→ **TEXT SEGMENT**
******************************
A new company with deep roots in generative AI made an eye-catching debut.
What’s new: Black Forest Labs, home to alumni of Stability AI, released the Flux.1 family of text-to-image models under a variety of licenses including open options. The largest of them outperformed Stable Diffusion 3 Ultra, Midourney v6.0, and DALL·E 3 HD in the company’s internal qualitative tests.
How it works: The Flux.1 models are based on diffusion transformers that were trained using flow matching, a form of diffusion. Like other latent diffusion models, given text and a noisy image embedding, they learn to remove the noise. At inference, given text and an embedding of pure noise, they remove the noise in successive steps and render an image using a decoder that was trained for the purpose.
******************************
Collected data

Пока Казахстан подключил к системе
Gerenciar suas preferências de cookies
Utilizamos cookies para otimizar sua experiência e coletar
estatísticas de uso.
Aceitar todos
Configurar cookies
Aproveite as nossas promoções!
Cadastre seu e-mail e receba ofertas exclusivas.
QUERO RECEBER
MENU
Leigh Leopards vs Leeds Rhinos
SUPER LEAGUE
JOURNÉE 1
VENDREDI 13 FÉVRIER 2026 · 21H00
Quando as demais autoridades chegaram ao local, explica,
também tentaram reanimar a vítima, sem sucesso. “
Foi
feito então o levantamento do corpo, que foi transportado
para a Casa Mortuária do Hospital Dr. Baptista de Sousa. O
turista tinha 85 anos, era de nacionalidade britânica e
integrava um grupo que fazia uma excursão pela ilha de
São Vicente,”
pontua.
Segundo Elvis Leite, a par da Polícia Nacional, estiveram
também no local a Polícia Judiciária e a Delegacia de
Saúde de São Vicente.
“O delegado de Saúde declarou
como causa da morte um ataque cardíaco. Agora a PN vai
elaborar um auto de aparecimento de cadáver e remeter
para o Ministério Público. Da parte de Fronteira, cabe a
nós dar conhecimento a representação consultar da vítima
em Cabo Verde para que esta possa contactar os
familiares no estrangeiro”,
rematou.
******************************
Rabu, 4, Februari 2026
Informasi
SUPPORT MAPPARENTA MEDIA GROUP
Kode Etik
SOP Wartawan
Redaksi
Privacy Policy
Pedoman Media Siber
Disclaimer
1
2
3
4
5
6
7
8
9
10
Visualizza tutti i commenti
******************************
→ **TASK STATEMENT**
Return the full text on Black Forest Labs' Flux.1 models word for word.

→ **SOLVED EXERCISE**
A new company with deep roots in generative AI made an eye-catching debut.
What’s new: Black Forest Labs, home to alumni of Stability AI, released the Flux.1 family of text-to-image models under a variety of licenses including open options. The largest of them outperformed Stable Diffusion 3 Ultra, Midourney v6.0, and DALL·E 3 HD in the company’s internal qualitative tests.
How it works: The Flux.1 models are based on diffusion transformers that were trained using flow matching, a form of diffusion. Like other latent diffusion models, given text and a noisy image embedding, they learn to remove the noise. At inference, given text and an embedding of pure noise, they remove the noise in successive steps and render an image using a decoder that was trained for the purpose.